## TEXT EXCERPT:

------------------------------------------------------------------------

# Which Glasses / Respirator to buy?



## Xaromir (Jun 4, 2011)

Soon i would like to buy a new respirator and some goggles/glasses, i'm not sure what to buy though, so i thought i ask you guys, as you people been most helpful in the past. (Thanks) Let me describe my situation.

Currently i'm only working with a scroll saw and a dremel, the issue with those is though, that my face usually is right in there where the work is, and my dust-extraction system is a broom. So my scroll saw is constantly blowing stuff into my face.
That's why i would like some new glasses, i have some but i never wear them. They are cheap plastic and they make my vision "foggy" and slightly disturbed, i hate that so much that i'm rather batting my eyelids constantly to get the dust out instead of wearing the goggles. I'm not sure what's on the market, so just hit me with something you think is good.

Secondly: I would like a new respirator. My current one doesn't close tight around my nasal bone, so i basically blow into my eyes when breathing out, which is uncomfortable, the vent thing just resists to much, and something makes clacking and squeaking noise all the time which is annoying. Something that goes at least slightly over the chin would be nice so i can tuck my goatee in, currently i'm actually able to do that, and i suspect it's mostly tight since the air is pushed out above my nose. xD

I don't like a face-shield or a full-face mask though, i really would like to stick with two separate solutions. What do i want to spend? Good question… What ever it costs i fear, but let's just keep it reasonable, and stay below 100$ for both together, if it's all below 50 it would be a plus, but i'm not sure what i get for that price.

------------------------------------------------------------------------

## DATA SECTION:
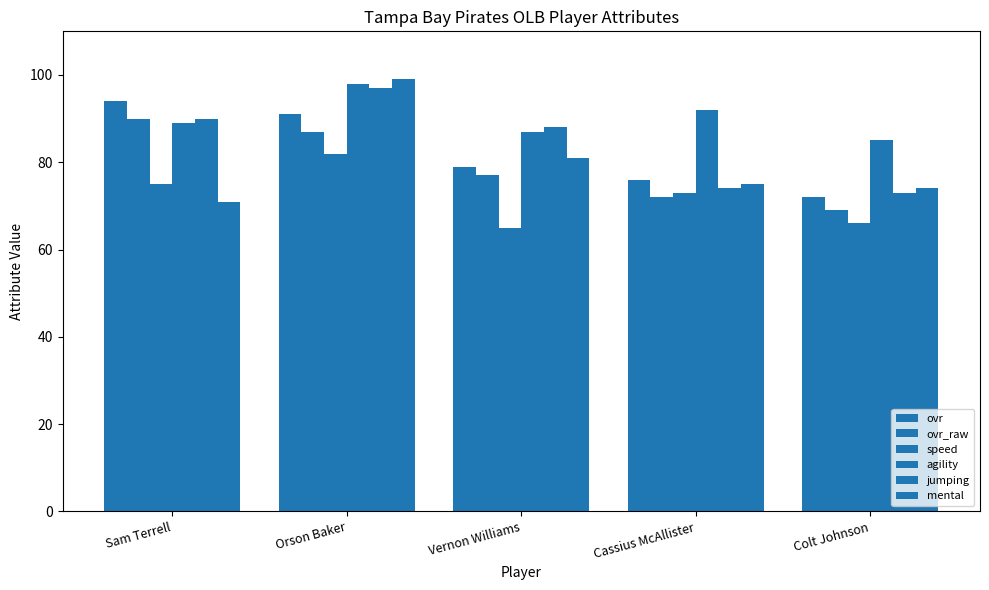

Does the chart contain any negative values?

No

------------------------------------------------------------------------

## WORK TASK 1:
In the forum post about choosing safety glasses and a respirator, rewrite the paragraph beginning "Secondly: I would like a new respirator" as a short bulleted list that keeps its main facts.
## WORK TASK 2:
According to the forum post about choosing safety glasses and a respirator, what is the most the writer wants to spend on both items together?

## EXERCISE SOLUTION 1:
- The writer wants a new respirator.
- The current one doesn't seal tightly around the nasal bone, so exhaled air blows into the eyes, which is uncomfortable.
- Its vent resists too much.
- Something in it makes constant, annoying clacking and squeaking noises.
- The new one should reach at least slightly over the chin so a goatee can be tucked in.
- The current one already allows this and probably seals there because the air escapes above the nose.

## EXERCISE SOLUTION 2:
The writer wants to spend less than $100 for both together.